# GIVEN RECORDS:
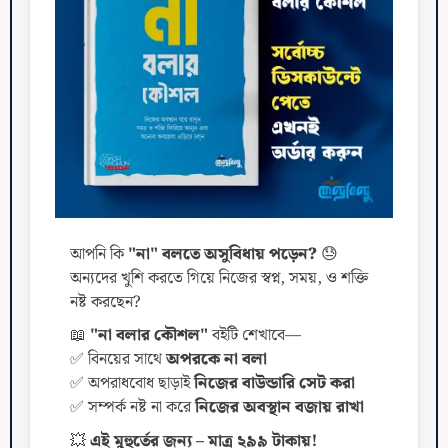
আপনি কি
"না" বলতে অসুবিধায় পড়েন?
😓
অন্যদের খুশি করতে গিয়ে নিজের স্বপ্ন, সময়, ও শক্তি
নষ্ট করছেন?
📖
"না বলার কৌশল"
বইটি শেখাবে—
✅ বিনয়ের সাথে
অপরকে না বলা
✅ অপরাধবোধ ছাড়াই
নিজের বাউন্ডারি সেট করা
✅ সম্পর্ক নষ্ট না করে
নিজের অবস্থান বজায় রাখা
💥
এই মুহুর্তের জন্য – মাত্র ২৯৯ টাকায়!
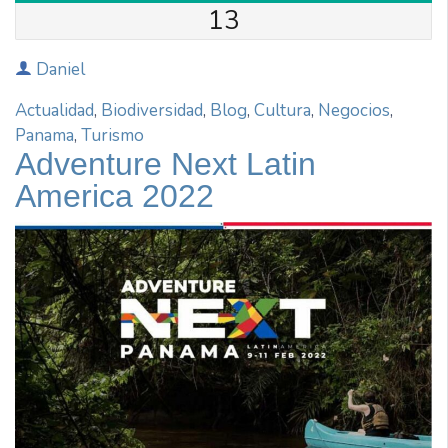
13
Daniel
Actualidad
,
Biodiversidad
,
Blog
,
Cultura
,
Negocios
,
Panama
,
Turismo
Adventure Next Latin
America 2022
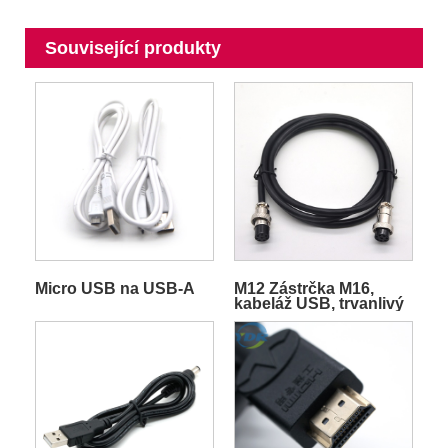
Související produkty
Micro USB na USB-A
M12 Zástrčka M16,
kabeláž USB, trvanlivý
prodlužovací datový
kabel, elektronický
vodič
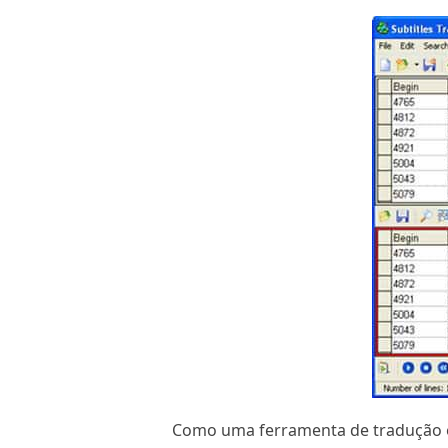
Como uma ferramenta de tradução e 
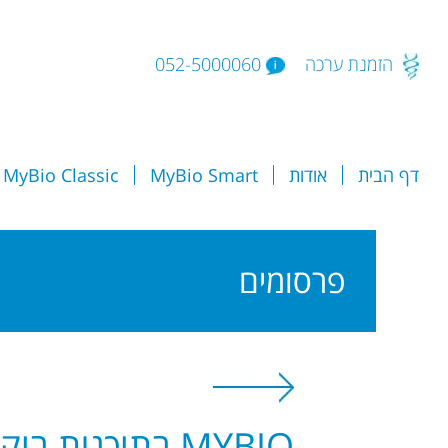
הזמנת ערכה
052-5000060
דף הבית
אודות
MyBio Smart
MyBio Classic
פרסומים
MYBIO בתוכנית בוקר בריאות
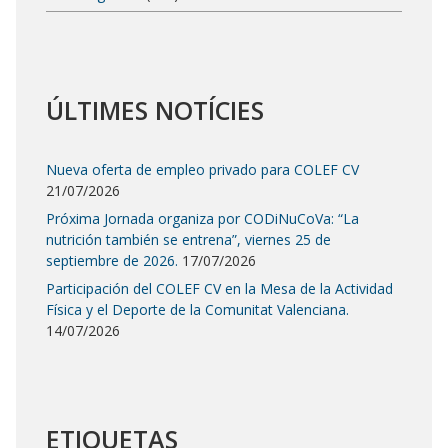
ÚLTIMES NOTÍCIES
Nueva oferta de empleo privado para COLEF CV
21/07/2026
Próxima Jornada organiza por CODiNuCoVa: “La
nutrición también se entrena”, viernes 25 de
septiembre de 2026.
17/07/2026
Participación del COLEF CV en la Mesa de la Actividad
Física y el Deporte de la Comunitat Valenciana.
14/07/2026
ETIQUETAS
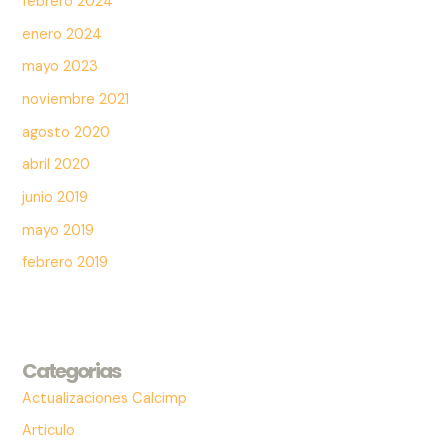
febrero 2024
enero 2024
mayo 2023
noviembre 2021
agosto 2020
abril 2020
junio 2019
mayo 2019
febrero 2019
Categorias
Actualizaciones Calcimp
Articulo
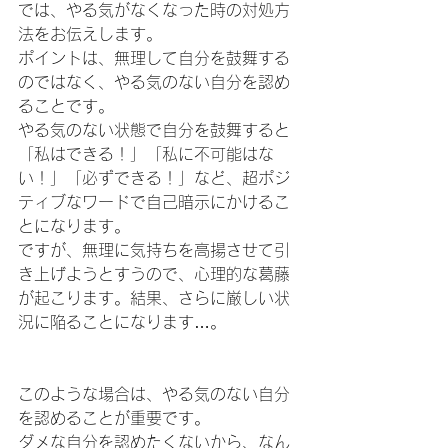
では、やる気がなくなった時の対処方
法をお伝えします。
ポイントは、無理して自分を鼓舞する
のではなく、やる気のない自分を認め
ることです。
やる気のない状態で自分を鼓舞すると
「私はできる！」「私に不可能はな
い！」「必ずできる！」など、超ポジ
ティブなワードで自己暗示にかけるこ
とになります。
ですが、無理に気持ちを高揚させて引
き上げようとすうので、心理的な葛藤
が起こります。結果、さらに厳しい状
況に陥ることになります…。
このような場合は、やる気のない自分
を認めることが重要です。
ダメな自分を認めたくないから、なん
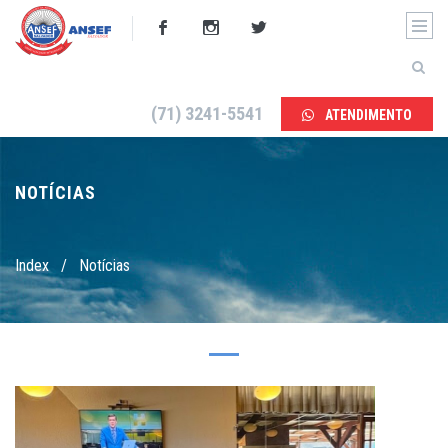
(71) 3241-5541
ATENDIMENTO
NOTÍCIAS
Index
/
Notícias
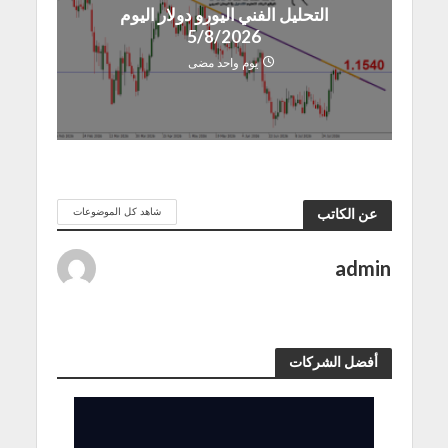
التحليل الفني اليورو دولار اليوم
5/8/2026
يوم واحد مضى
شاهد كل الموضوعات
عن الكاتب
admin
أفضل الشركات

# TASK STATEMENT:
For each line of the entries that contains the word "COLEF", make a copy.

# ANSWER BELOW:
Nueva oferta de empleo privado para COLEF CV
Participación del COLEF CV en la Mesa de la Actividad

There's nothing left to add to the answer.